– After all that had happened, the rain delay and the various rundowns and the defensive mistakes and White Sox home runs, the Twins’ 5-2 victory over Chicago came down to one critical play Tuesday night: an intentional walk.

That was the White Sox’ big mistake, telling Joe Mauer to take his base — not because of the strategy, but because of who it offended. “I don’t think it’s smart. But I like it [because] I’m focused to have a better at-bat,” said Eddie Rosario, who turned that motivation into a tie-breaking, ninth-inning single. “I know everybody respects Joe Mauer.
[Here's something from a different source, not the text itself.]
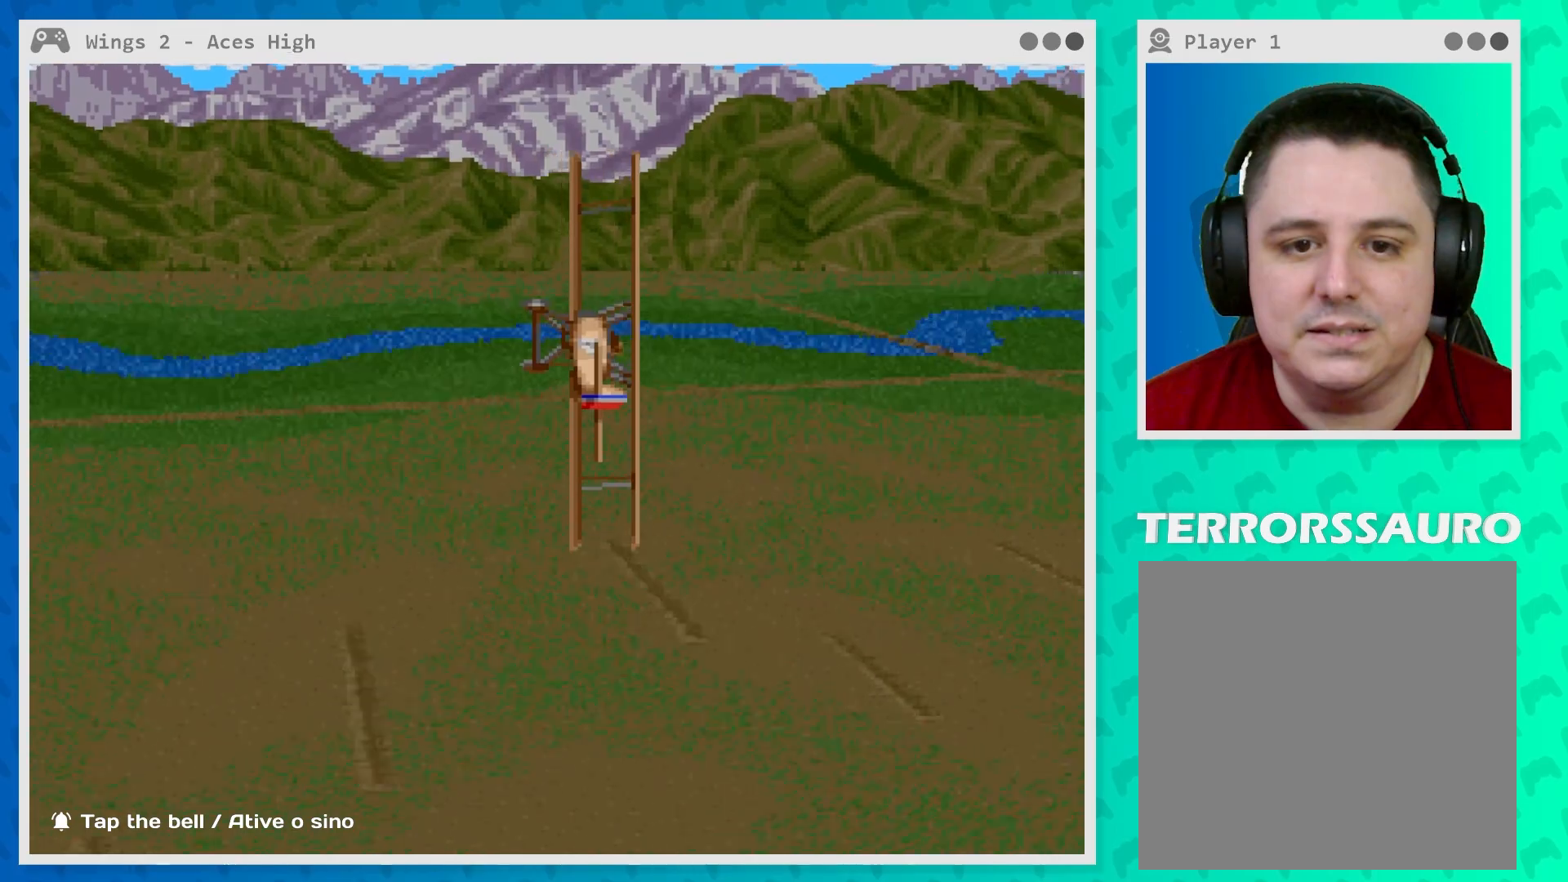
{"buttons": [], "left_stick": "down", "events": [[333, "left_stick", "down"]]}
But I don’t like [getting] no respect.”

You’d think the White Sox would know better, considering Rosario has driven in a dozen runs against them this season, more than anyone except Detroit’s Nick Castellanos. But Sox reliever Jace Fry fell behind Rosario 3-1, then tried to sneak a low fastball past him. Didn’t work.

“Line drive. Base hit,” Rosario said of the fat pitch. “I tried to [drive] in the RBI to finish the game.”
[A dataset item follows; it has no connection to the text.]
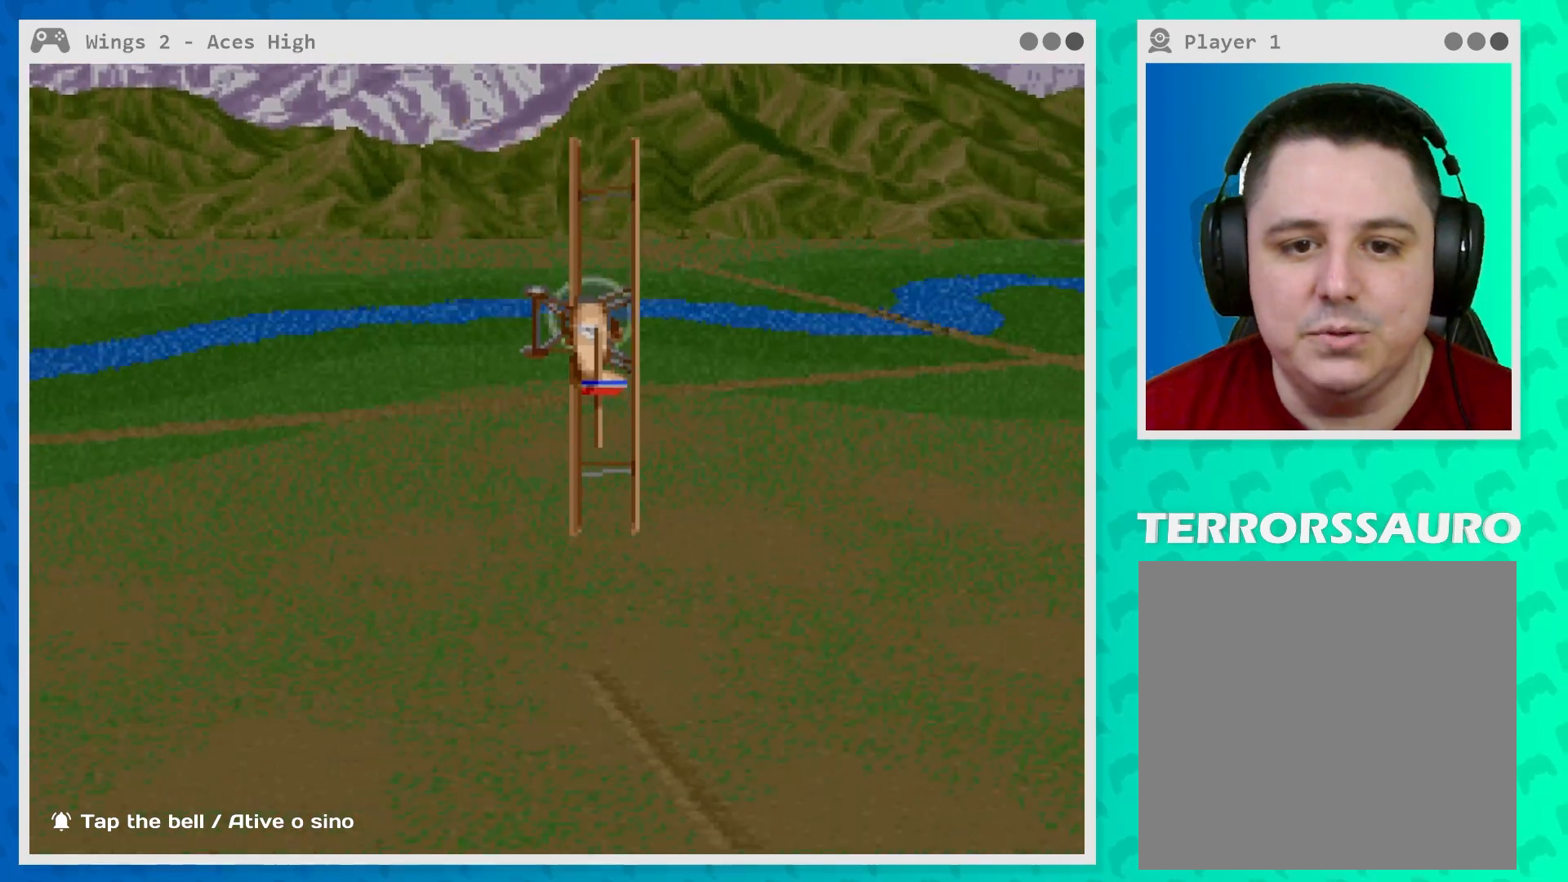
{"buttons": [], "left_stick": "left", "events": [[233, "left_stick", "center"], [367, "left_stick", "left"]]}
He did, looping the ball into center field, then moving up to second when Adam Engel bobbled it. Jorge Polanco followed with a two-run single of his own, and the Twins had made a wreck of what White Sox fans had hoped would be the kickoff of the Michael Kopech Era.
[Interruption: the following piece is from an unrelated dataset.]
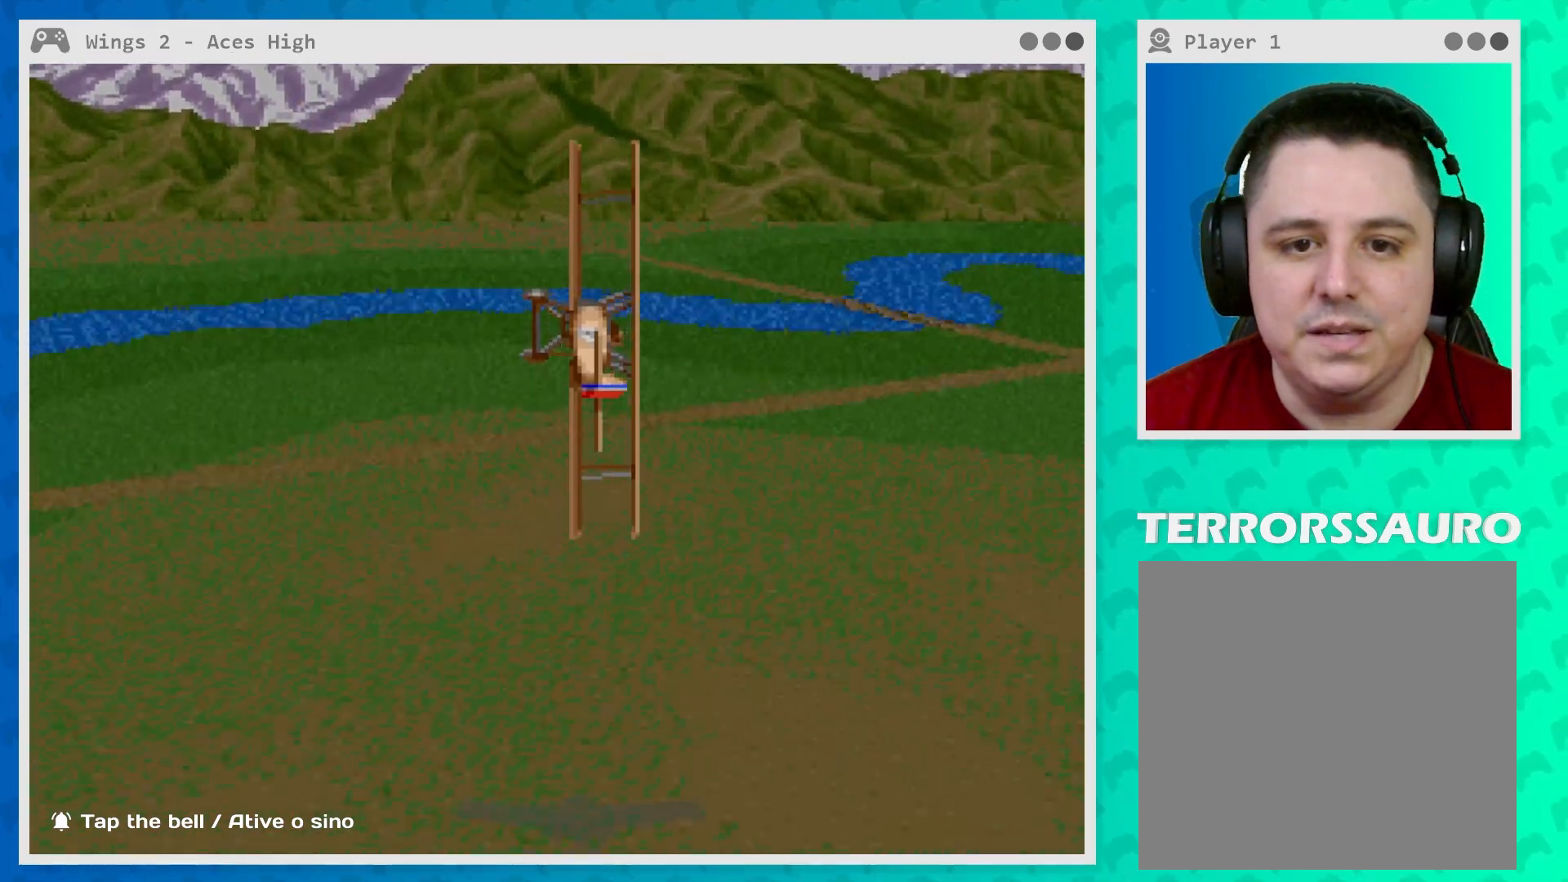
{"buttons": [], "left_stick": "down-left", "events": [[183, "left_stick", "down-left"]]}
Kopech, the much-hyped pitching prospect who was acquired from Boston in the Chris Sale trade, was the center of attention for only two innings, thanks to a sudden summer shower. He threw 52 pitches, most of them at 97 miles per hour, and struck out four, with the crowd roaring at his every move. They cheered him from the moment he stepped out of the dugout to warm up, after all.

That’s the sort of thing that motivates Rosario, too.

“A really good fastball,” Rosario said of Kopech, though the Twins outfielder followed Mauer’s first-inning single with one of his own. “I didn’t want to be the first strikeout for this guy. I think we’ll see this guy a lot.”

The White Sox will see Jose Berrios a lot, too, and that seems to be good for the Twins. Berrios, 6-1 with a 2.24 ERA in his career against the White Sox, waited out the hourlong delay, did his best to stay warm, and convinced Twins manager Paul Molitor to leave him in the game. He gave up a solo home run to Nicky Delmonico, but no other Sox hitter reached second base.

The Twins, who had scored nearly all their runs on home runs over the past five days, instead relied on crafty baserunning to take the lead Tuesday. With one out in the fourth inning, three consecutive singles, the last by Robbie Grossman, produced one run to tie the score, and left Jake Cave on third base and Grossman on first. Molitor signaled for a hit-and-run, but Bobby Wilson missed the sign. Grossman took off for second base — and stopped halfway, realizing he was going to be out.

But as White Sox first baseman Matt Davidson finally tracked down Grossman and tagged him out, Cave broke for the plate and easily beat Davidson’s throw, giving the Twins a 2-1 lead.

“Jake made a nice read,” Molitor said. “They got a little overcommitted on the tag, and Jake got a good jump.”

Behind the strong pitching of Berrios and Gabriel Moya, that lead held up into the seventh inning. But after retiring five of the first six batters he faced, Moya finally slipped up against Yoan Moncada — who, like Kopech, came to Chicago in the Sale trade. A hanging changeup on a 1-1 count wound up in the left-field seats, tying the game on Moncada’s 16th home run.

That merely set up Chicago’s decision to walk Mauer in the ninth. Their biggest mistake.